Schimel, the Republican candidate for the job of Wisconsin’s top cop, has yet to call out the governor or demand answers about the extent of his pay-to-play schemes. Instead, Schimel spent the evening fundraising with Scott Walker, charging guests $100 just to get through the door. The two Republican allies are cut from the same cloth of extreme ideas and harsh political divisiveness.
It isn’t the first time Schimel has willfully ignored the overwhelming stench of corruption. Schimel played a role in helping disgraced former Assembly Speaker Scott Jensen avoid multiple felony convictions. After being convicted on multiple felony counts for political corruption, Jensen tied the case up in court for years and was granted a new trial. He then organized his former GOP colleagues to change state law so that his case could go back to his handpicked prosecutor – Brad Schimel – who refused to prosecute him.
More recently, Schimel declined to investigate a suspected pay-to-play scheme involving Rep.
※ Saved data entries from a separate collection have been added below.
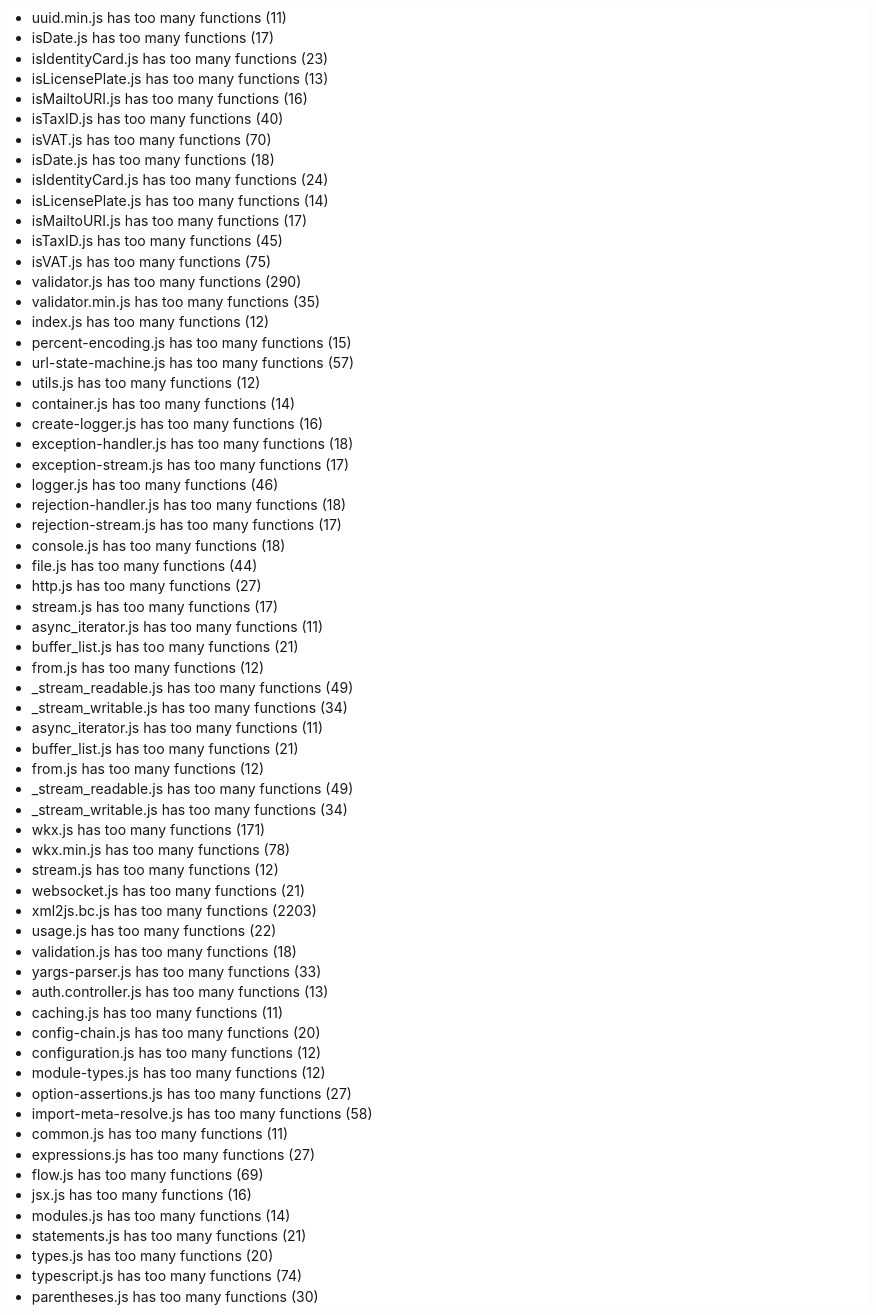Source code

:   - uuid.min.js has too many functions (11)
  - isDate.js has too many functions (17)
  - isIdentityCard.js has too many functions (23)
  - isLicensePlate.js has too many functions (13)
  - isMailtoURI.js has too many functions (16)
  - isTaxID.js has too many functions (40)
  - isVAT.js has too many functions (70)
  - isDate.js has too many functions (18)
  - isIdentityCard.js has too many functions (24)
  - isLicensePlate.js has too many functions (14)
  - isMailtoURI.js has too many functions (17)
  - isTaxID.js has too many functions (45)
  - isVAT.js has too many functions (75)
  - validator.js has too many functions (290)
  - validator.min.js has too many functions (35)
  - index.js has too many functions (12)
  - percent-encoding.js has too many functions (15)
  - url-state-machine.js has too many functions (57)
  - utils.js has too many functions (12)
  - container.js has too many functions (14)
  - create-logger.js has too many functions (16)
  - exception-handler.js has too many functions (18)
  - exception-stream.js has too many functions (17)
  - logger.js has too many functions (46)
  - rejection-handler.js has too many functions (18)
  - rejection-stream.js has too many functions (17)
  - console.js has too many functions (18)
  - file.js has too many functions (44)
  - http.js has too many functions (27)
  - stream.js has too many functions (17)
  - async_iterator.js has too many functions (11)
  - buffer_list.js has too many functions (21)
  - from.js has too many functions (12)
  - _stream_readable.js has too many functions (49)
  - _stream_writable.js has too many functions (34)
  - async_iterator.js has too many functions (11)
  - buffer_list.js has too many functions (21)
  - from.js has too many functions (12)
  - _stream_readable.js has too many functions (49)
  - _stream_writable.js has too many functions (34)
  - wkx.js has too many functions (171)
  - wkx.min.js has too many functions (78)
  - stream.js has too many functions (12)
  - websocket.js has too many functions (21)
  - xml2js.bc.js has too many functions (2203)
  - usage.js has too many functions (22)
  - validation.js has too many functions (18)
  - yargs-parser.js has too many functions (33)
  - auth.controller.js has too many functions (13)
  - caching.js has too many functions (11)
  - config-chain.js has too many functions (20)
  - configuration.js has too many functions (12)
  - module-types.js has too many functions (12)
  - option-assertions.js has too many functions (27)
  - import-meta-resolve.js has too many functions (58)
  - common.js has too many functions (11)
  - expressions.js has too many functions (27)
  - flow.js has too many functions (69)
  - jsx.js has too many functions (16)
  - modules.js has too many functions (14)
  - statements.js has too many functions (21)
  - types.js has too many functions (20)
  - typescript.js has too many functions (74)
  - parentheses.js has too many functions (30)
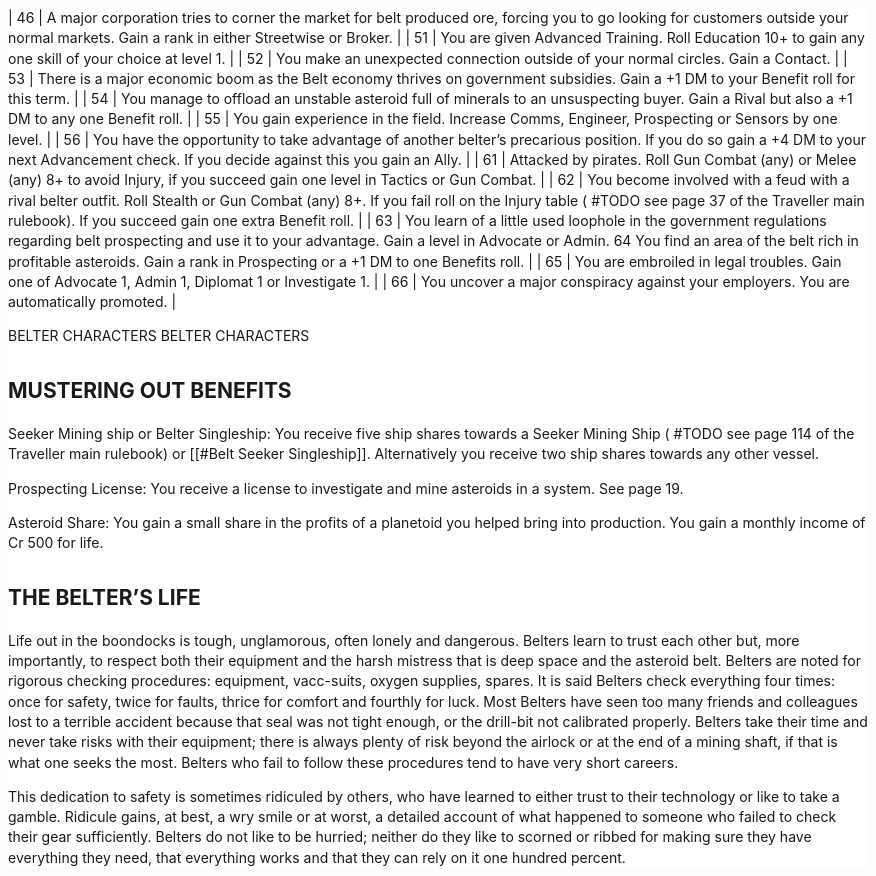 |   46  | A major corporation tries to corner the market for belt produced ore, forcing you to go looking for customers outside your normal markets. Gain a rank in either Streetwise or Broker.                                                                                                   |
|   51  | You are given Advanced Training. Roll Education 10+ to gain any one skill of your choice at level 1.                                                                                                                                                                                     |
|   52  | You make an unexpected connection outside of your normal circles. Gain a Contact.                                                                                                                                                                                                        |
|   53  | There is a major economic boom as the Belt economy thrives on government subsidies. Gain a +1 DM to your Benefit roll for this term.                                                                                                                                                     |
|   54  | You manage to offload an unstable asteroid full of minerals to an unsuspecting buyer. Gain a Rival but also a +1 DM to any one Benefit roll.                                                                                                                                             |
|   55  | You gain experience in the field. Increase Comms, Engineer, Prospecting or Sensors by one level.                                                                                                                                                                                         |
|   56  | You have the opportunity to take advantage of another belter’s precarious position. If you do so gain a +4 DM to your next Advancement check. If you decide against this you gain an Ally.                                                                                               |
|   61  | Attacked by pirates. Roll Gun Combat (any) or Melee (any) 8+ to avoid Injury, if you succeed gain one level in Tactics or Gun Combat.                                                                                                                                                    |
|   62  | You become involved with a feud with a rival belter outfit. Roll Stealth or Gun Combat (any) 8+. If you fail roll on the Injury table ( #TODO see page 37 of the Traveller main rulebook). If you succeed gain one extra Benefit roll.                                                   |
|   63  | You learn of a little used loophole in the government regulations regarding belt prospecting and use it to your advantage. Gain a level in Advocate or Admin. 64 You find an area of the belt rich in profitable asteroids. Gain a rank in Prospecting or a +1 DM to one Benefits roll.  |
|   65  | You are embroiled in legal troubles. Gain one of Advocate 1, Admin 1, Diplomat 1 or Investigate 1.                                                                                                                                                                                       |
|   66  | You uncover a major conspiracy against your employers. You are automatically promoted.                                                                                                                                                                                                   |

BELTER CHARACTERS BELTER CHARACTERS

## MUSTERING OUT BENEFITS

Seeker Mining ship or Belter Singleship: You receive five ship shares towards a Seeker Mining Ship ( #TODO see page 114 of the Traveller main rulebook) or [[#Belt Seeker Singleship]]. Alternatively you receive two ship shares towards any other vessel.

Prospecting License: You receive a license to investigate and mine asteroids in a system. See page 19.

Asteroid Share: You gain a small share in the profits of a planetoid you helped bring into production. You gain a monthly income of Cr 500 for life.

## THE BELTER’S LIFE

Life out in the boondocks is tough, unglamorous, often lonely and dangerous. Belters learn to trust each other but, more importantly, to respect both their equipment and the harsh mistress that is deep space and the asteroid belt. Belters are noted for rigorous checking procedures: equipment, vacc-suits, oxygen supplies, spares. It is said Belters check everything four times: once for safety, twice for faults, thrice for comfort and fourthly for luck. Most Belters have seen too many friends and colleagues lost to a terrible accident because that seal was not tight enough, or the drill-bit not calibrated properly. Belters take their time and never take risks with their equipment; there is always plenty of risk beyond the airlock or at the end of a mining shaft, if that is what one seeks the most. Belters who fail to follow these procedures tend to have very short careers.

This dedication to safety is sometimes ridiculed by others, who have learned to either trust to their technology or like to take a gamble. Ridicule gains, at best, a wry smile or at worst, a detailed account of what happened to someone who failed to check their gear sufficiently. Belters do not like to be hurried; neither do they like to scorned or ribbed for making sure they have everything they need, that everything works and that they can rely on it one hundred percent.


[^spclsize]: On a roll of 1, the large planetoid is 2Dkm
Joel Kleefisch and Michael Eisgna, a wealthy Republican donor who played a key role in drafting child support legislation that would personally benefit himself.
Schimel can’t run from his history of turning a blind eye to apparent corruption, his extreme positions — or his deep ties to the scandal-plagued Scott Walker and the extreme partisanship of J.B. Van Hollen.
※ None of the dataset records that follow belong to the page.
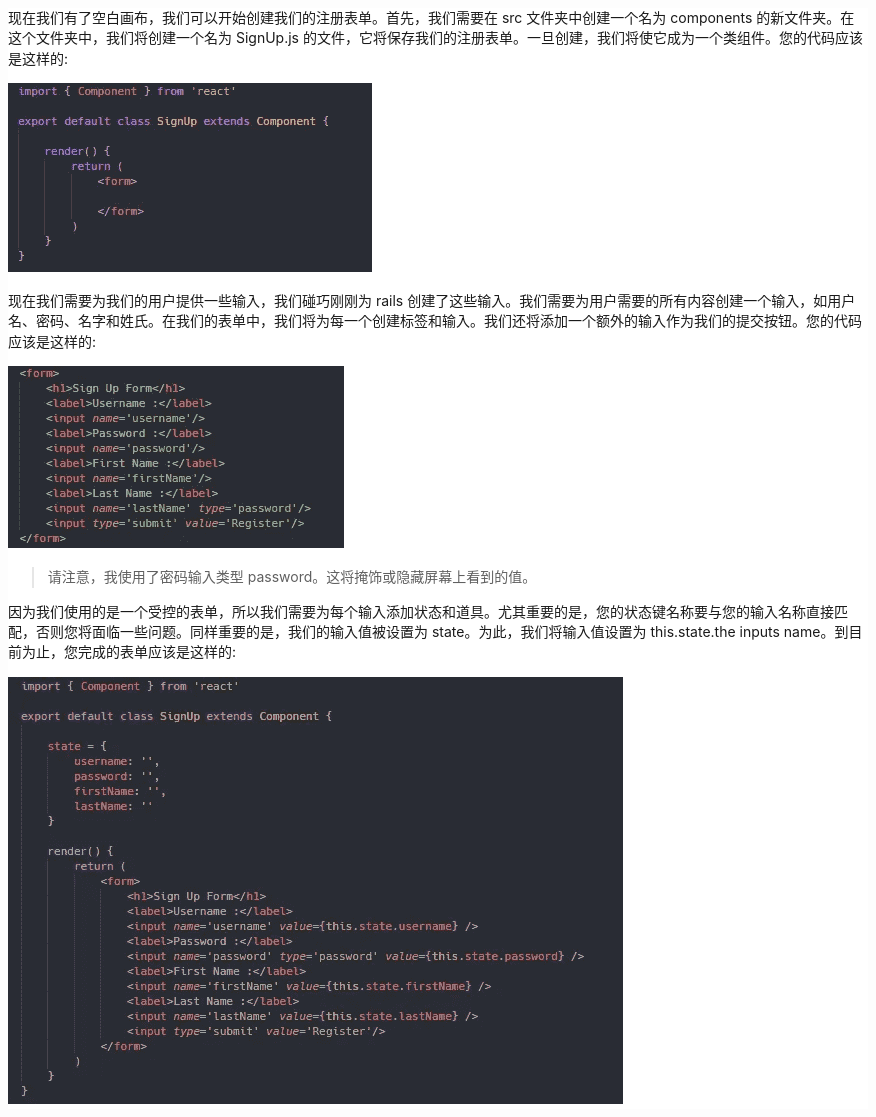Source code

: 现在我们有了空白画布，我们可以开始创建我们的注册表单。首先，我们需要在 src 文件夹中创建一个名为 components 的新文件夹。在这个文件夹中，我们将创建一个名为 SignUp.js 的文件，它将保存我们的注册表单。一旦创建，我们将使它成为一个类组件。您的代码应该是这样的:

![](img/c8c4855c1cc3a25f2e0d79e1b99d61fd.png)

现在我们需要为我们的用户提供一些输入，我们碰巧刚刚为 rails 创建了这些输入。我们需要为用户需要的所有内容创建一个输入，如用户名、密码、名字和姓氏。在我们的表单中，我们将为每一个创建标签和输入。我们还将添加一个额外的输入作为我们的提交按钮。您的代码应该是这样的:

![](img/859ecb26dfa1ad8a50df458b027ac92b.png)

> 请注意，我使用了密码输入类型 password。这将掩饰或隐藏屏幕上看到的值。

因为我们使用的是一个受控的表单，所以我们需要为每个输入添加状态和道具。尤其重要的是，您的状态键名称要与您的输入名称直接匹配，否则您将面临一些问题。同样重要的是，我们的输入值被设置为 state。为此，我们将输入值设置为 this.state.the inputs name。到目前为止，您完成的表单应该是这样的:

![](img/f3a7b8e785faf33cd0ed942d5dcc5a6a.png)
“I can’t fathom why someone running for Attorney General would voluntarily associate himself with a scandal-plagued career politician at the center of a pay-to-play corruption scandal,” Democratic Party of Wisconsin Chair Mike Tate said Friday. “With this kind of bald-faced allegiance to partisan politics on display, its easy for voters to understand that electing Brad Schimel as Wisconsin’s top cop will simply extend the same extreme, partisan approach to the office we’ve seen in the past few years.”